Silly Donna. She was already so pretty. Why did she have to get another set of new teeth? Wasn’t her second teeth replacement good enough?
Leslie thought so but didn't demand truthful answers from a woman who did things that, ultimately, didn’t matter. What did matter, Leslie told the panel of scientists, was that her power blew right before a live stream that revealed the terrible destruction of the Turkish surgeons whom Donna had outsourced for her “mending.”
Leslie hated that word, “mending,” as if anything had been broken in the first place. But that was the word the media used, so that was how she described the procedure to the scientists sitting across from her.
“I have been sending inanimate objects twenty feet across from one device to the other for two years,” Leslie said, back on track. “I wrote down the formulaic approach I took to make a quantum transition from 'electronically excited' to 'vibrationally excited’, reversed this formula to the Square unit to arrive at the mean to derive the original nucleus so to recreate it elsewhere without simply replicating it. The result of the equation stretches out to thirty-three No16 Composition notebooks I amassed throughout the years. Once I figured it out,” Leslie hesitated, tripping over her thoughts for reasons that so far, escaped her. Taking a deep breath, she went on: “Once I figured it out I started using the notebooks as firewood…did you know Donna Prima had a forest fire started in the middle of the Amazon because she wanted a more realistic photo shoot? She was getting in touch with her inner artist self—”

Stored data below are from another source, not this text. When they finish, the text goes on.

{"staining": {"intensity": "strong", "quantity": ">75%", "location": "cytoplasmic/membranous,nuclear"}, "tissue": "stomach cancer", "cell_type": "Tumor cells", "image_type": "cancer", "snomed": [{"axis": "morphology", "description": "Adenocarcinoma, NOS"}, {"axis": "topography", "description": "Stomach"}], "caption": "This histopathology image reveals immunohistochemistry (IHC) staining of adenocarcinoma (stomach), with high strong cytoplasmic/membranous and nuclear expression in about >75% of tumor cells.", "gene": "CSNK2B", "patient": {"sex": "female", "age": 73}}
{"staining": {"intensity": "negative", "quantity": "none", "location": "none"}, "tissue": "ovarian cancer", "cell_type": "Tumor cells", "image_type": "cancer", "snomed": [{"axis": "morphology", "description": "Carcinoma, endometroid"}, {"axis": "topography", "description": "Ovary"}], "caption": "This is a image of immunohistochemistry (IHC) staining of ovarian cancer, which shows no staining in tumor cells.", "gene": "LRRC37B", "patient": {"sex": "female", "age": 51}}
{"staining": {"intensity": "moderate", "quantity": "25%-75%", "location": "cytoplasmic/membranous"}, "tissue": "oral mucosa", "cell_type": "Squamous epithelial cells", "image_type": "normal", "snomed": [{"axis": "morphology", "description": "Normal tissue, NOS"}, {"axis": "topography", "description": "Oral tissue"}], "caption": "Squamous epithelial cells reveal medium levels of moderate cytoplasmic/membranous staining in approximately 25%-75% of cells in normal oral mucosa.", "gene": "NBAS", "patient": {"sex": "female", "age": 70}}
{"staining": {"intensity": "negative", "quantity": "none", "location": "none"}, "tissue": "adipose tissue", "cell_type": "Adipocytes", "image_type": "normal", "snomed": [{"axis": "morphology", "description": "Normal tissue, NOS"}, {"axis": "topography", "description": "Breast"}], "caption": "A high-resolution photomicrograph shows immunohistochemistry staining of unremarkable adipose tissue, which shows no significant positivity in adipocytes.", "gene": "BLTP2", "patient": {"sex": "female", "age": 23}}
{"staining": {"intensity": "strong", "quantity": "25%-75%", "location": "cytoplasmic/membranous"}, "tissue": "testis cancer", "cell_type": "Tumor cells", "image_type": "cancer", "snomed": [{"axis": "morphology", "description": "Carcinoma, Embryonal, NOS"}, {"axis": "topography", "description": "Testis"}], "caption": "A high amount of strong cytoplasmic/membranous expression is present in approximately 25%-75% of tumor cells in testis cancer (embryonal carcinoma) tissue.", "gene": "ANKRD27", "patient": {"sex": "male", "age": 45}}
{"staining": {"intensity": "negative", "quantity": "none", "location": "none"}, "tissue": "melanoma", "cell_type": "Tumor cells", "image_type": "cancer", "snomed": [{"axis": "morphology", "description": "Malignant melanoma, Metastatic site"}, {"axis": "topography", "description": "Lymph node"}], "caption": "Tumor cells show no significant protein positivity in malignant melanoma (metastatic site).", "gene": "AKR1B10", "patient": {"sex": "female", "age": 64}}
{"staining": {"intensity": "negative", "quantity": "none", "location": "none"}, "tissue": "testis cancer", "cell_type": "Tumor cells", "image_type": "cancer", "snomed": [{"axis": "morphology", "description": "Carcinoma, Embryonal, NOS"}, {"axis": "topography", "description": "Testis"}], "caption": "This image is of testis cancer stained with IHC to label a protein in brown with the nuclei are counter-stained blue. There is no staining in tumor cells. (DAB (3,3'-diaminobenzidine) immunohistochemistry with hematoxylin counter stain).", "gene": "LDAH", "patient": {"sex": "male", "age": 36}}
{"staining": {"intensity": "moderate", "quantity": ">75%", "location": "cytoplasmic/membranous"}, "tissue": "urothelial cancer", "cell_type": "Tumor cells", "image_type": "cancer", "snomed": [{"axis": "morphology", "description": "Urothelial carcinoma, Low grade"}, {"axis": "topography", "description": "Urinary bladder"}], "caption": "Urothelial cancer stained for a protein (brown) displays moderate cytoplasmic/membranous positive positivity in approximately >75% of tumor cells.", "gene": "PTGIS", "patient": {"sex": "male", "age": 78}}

“Yes Leslie,” they cut in, “but the microwaves. Let us not lose track of our tale. Do get to the part with the gerbil.”
“Yes, the gerbil,” Leslie said. She shrunk in her chair and her eyes jumped to the glowing red letters hanging above the door behind the scientists. E-X-I-T, they taunted.
“My device worked perfectly on inanimate objects. Laundry became easy. All I had to do was put my dirty brassieres in the Amana, set it for a minute and a half, and before the bell dinged they would be in the Kenmore, right next to my washing machine. I didn’t have to carry anything anymore,” she explained, feigning innocence. Back at her apartment, the cops found all sorts of items. Hundreds of pairs of socks. Hundreds of underwear. Hundreds of bras. The place looked like a metropolis of neatly folded clothes. She kept everything. Stacks of magazines, some dating back forty-three years and probably worth a bit of change. Her walls were filled with neatly cut out pictures and posters of celebrities that included interviews, controversial headlines, and pictorials.
“I decided that I needed to go a step further. I could use this discovery to meet Donna Prima. I figured if I could get it to work on—biological entities…then maybe…”
The scientists stared with rapt horror at the woman’s ratty, nappy hair as she stammered through her story, fidgeting and crushing her feet together beneath the table and letting her gaze jump from one corner of the room to another, settling on anything besides the three cloaked scientists staring back at her as she explained why a gerbil would be her first subject. “They’re so furry. So cute. I just love them.”
She offered no other explanation besides that, but rather plunged into an incoherent account of Donna Prima’s teeth replacement and the news and the sex tapes that had been discovered in her lover’s den and she forgot to hit the stop button when she put the gerbil in the Amana Radarange and—SPERLUCK— it blew up.
“Of course, I called the police. Crime goes wild when the power is down, so I called the police and I told them: ‘I just burnt out my fuses or blew something. The gerbil didn’t make it back. At least I don’t think it did.’ They came right away.”